Господи! По-моему, он пошел на грубый приступ и лобовое столкновение! Распахиваю глаза и останавливаю бесконечное вращение.
— Наверное, да, — в трубку лепечу.
— Через два часа заеду. Встретимся на входе?
— Ага, — утыкаюсь мутным взглядом в свой рабочий стол. — Буду ждать, — незамедлительно выпаливаю на автомате.
Пора, Жень, пора — конкретно с этим делом затянула!
Топчусь на широкой лестнице — дёргано перебираю тонкими ногами, без конца поправляю сползающий ремешок рабочей сумки и рассматриваю свое отражение в огромных окнах холла. Похоже, Севка задерживается, потому как присылает сообщение со слезными извинениями:
«Подожди еще немного — я где-то на далекой Строгановской сто двадцать километров мчу».
Подожду! Нервно улыбаюсь и основательно настраиваюсь на продолжение вечера — дышу неторопливо и довольно громко, то и дело распахивая рот и закрывая медленно глаза.
— Евгения!
Вздрагиваю, как от наваждения.

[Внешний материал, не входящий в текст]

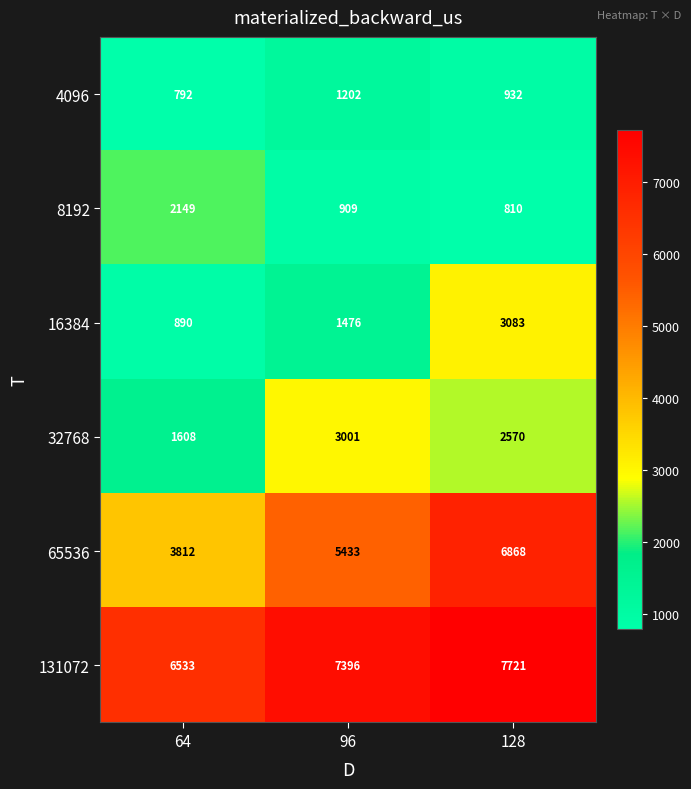

True or false: 65536 has a value of 6868 at 128.

True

Смирнова, видимо, соизволила вернуться на работу?
— Добрый день, Антонина Николаевна.
— Как наши дела? — останавливается с намерением задавать вопросы. — Доложите.
— Зачеты приняла, ведомость на Вашем столе, экзамен группы написали — увы, еще не проверяла…
— Почему? — вскидывает свой надменный взгляд.
— Я думала, что Вы сами захотите… — подкатываю слабенькое оправдание.
— Хорошо. Дальше, — опускает взгляд и снизу вверх, с откровенным пренебрежением, рассматривает меня.